最近、彼のその断らない性格に付け込んで、何でも頼む輩が
増えてきた。
そのせいで最近K君の業務量が、完全に自分の限界を超えてしまっている。
安請けあいしたものの、実は難解な業務であることが多い。
頼む側は皆、その道のベテランである。
頼むときは
「これはすぐ出来る業務だから」
とか言って実は非常に難解な(面倒くさい)業務である
ということを絶対に悟られまいと、悪魔の心が表情に反映されまいと、
その時点でつくれる最大限の笑顔をつくり、猫なで声で
(普段より確実に高い声で)
「お願い~~」
と上目遣いで擦り寄る。
K君はその時点で、数時間後に出口の見えない状態に陥るとは
全く想像もつかず
「あい、大丈夫です」
といつものように受注する。
しかしである
私は最近彼のある変化に気付いた。
彼も皆に振られた業務を数多くこなすうちに
自分なりにではあるが、「これは難解」、「これはイージー」などと
選別が出来るようになってきたのだろう。
基本断らないスタンスは変わりがないが
返答の際に2点ほど変化が現れている。
■1点目
要望を受けてから返答を出すまで若干の'間'が出来た。
この'間'の間に
「あ~面倒くさそう」とか「これなら楽勝」などと
思考をめぐらしているのだろう。
その'間'の後はいつもの
「あい、やります!」
である。

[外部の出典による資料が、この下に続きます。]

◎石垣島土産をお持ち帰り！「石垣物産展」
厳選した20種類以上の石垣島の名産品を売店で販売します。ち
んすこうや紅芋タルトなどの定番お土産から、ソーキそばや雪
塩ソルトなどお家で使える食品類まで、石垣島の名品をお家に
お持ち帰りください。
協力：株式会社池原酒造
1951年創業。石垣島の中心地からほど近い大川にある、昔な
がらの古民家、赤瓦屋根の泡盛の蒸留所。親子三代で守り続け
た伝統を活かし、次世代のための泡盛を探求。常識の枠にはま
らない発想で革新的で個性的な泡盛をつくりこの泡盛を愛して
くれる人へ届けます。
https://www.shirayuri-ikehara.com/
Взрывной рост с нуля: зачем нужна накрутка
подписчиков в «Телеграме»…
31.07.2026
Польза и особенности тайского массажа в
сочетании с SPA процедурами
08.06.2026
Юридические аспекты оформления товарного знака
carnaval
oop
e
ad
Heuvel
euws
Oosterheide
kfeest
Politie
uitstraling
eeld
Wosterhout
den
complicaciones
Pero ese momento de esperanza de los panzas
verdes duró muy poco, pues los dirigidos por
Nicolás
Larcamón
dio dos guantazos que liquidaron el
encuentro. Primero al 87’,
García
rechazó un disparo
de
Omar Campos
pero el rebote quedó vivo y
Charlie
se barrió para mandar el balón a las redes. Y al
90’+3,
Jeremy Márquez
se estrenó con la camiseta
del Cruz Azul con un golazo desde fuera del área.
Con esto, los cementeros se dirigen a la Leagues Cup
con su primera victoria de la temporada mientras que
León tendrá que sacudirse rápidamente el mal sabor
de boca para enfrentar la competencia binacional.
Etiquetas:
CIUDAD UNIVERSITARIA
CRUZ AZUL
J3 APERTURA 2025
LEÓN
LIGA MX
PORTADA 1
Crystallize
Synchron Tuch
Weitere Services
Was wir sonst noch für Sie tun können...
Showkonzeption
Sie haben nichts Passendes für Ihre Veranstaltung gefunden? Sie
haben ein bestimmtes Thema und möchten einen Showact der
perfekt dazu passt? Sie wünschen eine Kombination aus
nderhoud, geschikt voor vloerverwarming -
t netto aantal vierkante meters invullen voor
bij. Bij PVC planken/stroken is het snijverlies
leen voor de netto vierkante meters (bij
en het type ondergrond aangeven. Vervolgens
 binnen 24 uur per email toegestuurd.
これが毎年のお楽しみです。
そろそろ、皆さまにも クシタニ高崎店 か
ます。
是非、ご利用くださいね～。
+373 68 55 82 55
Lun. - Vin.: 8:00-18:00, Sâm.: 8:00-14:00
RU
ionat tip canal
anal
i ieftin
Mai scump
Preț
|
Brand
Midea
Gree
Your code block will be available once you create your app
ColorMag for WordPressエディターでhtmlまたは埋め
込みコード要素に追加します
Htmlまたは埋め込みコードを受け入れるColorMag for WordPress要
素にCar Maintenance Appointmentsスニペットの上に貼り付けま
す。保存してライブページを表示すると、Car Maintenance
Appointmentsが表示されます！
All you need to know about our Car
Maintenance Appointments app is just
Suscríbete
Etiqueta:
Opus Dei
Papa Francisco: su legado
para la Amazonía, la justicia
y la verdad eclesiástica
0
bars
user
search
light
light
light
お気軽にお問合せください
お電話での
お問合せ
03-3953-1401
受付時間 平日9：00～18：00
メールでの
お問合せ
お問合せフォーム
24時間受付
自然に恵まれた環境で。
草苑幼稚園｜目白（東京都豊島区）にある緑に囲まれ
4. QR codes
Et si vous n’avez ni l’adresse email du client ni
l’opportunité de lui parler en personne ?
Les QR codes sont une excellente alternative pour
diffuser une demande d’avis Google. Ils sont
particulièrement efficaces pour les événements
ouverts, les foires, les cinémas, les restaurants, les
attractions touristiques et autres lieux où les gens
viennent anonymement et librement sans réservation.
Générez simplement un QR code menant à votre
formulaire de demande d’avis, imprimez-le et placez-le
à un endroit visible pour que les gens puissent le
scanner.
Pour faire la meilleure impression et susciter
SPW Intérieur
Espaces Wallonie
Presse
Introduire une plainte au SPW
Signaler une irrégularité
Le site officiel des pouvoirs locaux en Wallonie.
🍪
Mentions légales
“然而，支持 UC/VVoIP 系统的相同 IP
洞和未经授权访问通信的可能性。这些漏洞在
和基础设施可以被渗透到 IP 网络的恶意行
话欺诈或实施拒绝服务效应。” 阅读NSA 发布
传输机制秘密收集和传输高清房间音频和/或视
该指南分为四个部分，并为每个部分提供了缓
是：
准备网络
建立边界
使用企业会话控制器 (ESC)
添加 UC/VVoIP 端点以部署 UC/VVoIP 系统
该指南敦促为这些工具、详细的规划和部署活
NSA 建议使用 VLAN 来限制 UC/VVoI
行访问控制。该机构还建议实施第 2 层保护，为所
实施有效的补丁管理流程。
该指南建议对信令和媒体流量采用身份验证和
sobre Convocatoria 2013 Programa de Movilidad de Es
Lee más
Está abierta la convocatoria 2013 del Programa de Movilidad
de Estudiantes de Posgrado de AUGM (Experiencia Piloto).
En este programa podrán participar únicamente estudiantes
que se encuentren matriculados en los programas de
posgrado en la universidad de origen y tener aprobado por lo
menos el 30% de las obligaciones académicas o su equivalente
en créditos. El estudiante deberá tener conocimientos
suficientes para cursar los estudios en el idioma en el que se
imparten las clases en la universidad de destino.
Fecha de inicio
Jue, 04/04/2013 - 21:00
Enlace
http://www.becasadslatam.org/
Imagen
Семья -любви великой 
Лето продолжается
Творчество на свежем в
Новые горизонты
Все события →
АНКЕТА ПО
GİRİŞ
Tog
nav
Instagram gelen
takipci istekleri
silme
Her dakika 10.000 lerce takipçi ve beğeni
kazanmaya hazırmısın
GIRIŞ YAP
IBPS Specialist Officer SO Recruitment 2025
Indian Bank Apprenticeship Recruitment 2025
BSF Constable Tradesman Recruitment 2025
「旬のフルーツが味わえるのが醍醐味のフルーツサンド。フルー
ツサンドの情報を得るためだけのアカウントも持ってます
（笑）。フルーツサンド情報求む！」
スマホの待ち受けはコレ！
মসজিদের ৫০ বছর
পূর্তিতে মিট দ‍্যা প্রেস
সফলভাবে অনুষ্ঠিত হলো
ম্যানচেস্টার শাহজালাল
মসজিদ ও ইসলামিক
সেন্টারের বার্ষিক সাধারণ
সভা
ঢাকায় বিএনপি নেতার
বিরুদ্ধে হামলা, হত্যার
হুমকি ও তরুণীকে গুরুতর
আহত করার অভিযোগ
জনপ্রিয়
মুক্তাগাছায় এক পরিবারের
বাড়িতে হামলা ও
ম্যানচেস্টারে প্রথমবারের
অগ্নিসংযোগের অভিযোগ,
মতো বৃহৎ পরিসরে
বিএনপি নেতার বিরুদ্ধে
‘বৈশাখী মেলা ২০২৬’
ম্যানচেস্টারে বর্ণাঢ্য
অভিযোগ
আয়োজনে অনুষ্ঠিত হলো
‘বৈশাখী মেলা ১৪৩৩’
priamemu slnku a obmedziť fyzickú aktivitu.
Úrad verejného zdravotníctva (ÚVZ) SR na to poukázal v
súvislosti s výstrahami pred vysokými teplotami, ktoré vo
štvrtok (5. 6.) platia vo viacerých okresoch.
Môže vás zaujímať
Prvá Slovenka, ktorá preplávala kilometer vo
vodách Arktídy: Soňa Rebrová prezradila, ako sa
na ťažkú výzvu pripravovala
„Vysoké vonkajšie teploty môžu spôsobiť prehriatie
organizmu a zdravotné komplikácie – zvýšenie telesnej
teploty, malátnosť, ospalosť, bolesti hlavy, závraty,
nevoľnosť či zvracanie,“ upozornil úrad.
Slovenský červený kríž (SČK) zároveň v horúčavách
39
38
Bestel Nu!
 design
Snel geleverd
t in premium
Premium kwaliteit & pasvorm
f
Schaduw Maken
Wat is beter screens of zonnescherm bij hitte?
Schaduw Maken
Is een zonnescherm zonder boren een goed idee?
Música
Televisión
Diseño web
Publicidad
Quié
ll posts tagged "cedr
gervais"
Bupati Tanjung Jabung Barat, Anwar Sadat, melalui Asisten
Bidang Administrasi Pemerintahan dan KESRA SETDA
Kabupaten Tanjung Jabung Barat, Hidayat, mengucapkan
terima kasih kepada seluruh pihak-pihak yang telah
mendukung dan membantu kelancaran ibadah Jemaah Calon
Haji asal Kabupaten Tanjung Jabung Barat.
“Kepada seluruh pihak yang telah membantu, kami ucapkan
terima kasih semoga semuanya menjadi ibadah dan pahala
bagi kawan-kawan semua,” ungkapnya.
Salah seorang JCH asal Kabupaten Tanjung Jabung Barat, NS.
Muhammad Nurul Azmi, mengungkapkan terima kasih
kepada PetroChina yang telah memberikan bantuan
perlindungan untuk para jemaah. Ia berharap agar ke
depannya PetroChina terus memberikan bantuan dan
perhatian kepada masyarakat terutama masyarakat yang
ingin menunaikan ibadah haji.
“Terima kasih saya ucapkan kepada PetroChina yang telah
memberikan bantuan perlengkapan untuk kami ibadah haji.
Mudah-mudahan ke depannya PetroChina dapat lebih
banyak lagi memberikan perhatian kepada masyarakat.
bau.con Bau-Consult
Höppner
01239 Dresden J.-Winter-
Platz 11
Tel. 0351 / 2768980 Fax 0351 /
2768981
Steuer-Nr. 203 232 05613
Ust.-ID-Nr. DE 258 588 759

断らない。
1点目については皆も気付いているハズだ。
次が私の発見である
■2点目
要望を受けた業務が難解そうな時に
な、な、なんと!
ほんの一瞬、コンマ0.00何秒か目をそらすのである。
しかも上向き約45度の方向に!!
本人もおそらく気付いていないだろう。
これは意識とは別に体が完全に拒否反応をおこしている
症状でないかと思う。
しかし目をそらせた後の返答はいつもの通り
「あい、わかりました!」
である。
入社して4ヶ月、彼の成長は著しい。
吸収するスピードも速い。
断らないという事は素晴らしいことだと思う。
今は何でも全てが勉強のわけだから、
断る事=自分から入口を閉ざすことになるので
断らないほうが自分にとっても有益であるのは間違いない。
いつか業務を発注した際に
「これは時間がないからムリです!」
「これは○○にお願いしてください!」
と断られる日も訪れるであろう。
その時はこちらの悪魔の笑顔も通用しないであろう。
でも私のお願いにはNoと言わないで欲しい・・・。
目をコンマ0.00数秒そらせてもいいから・・・。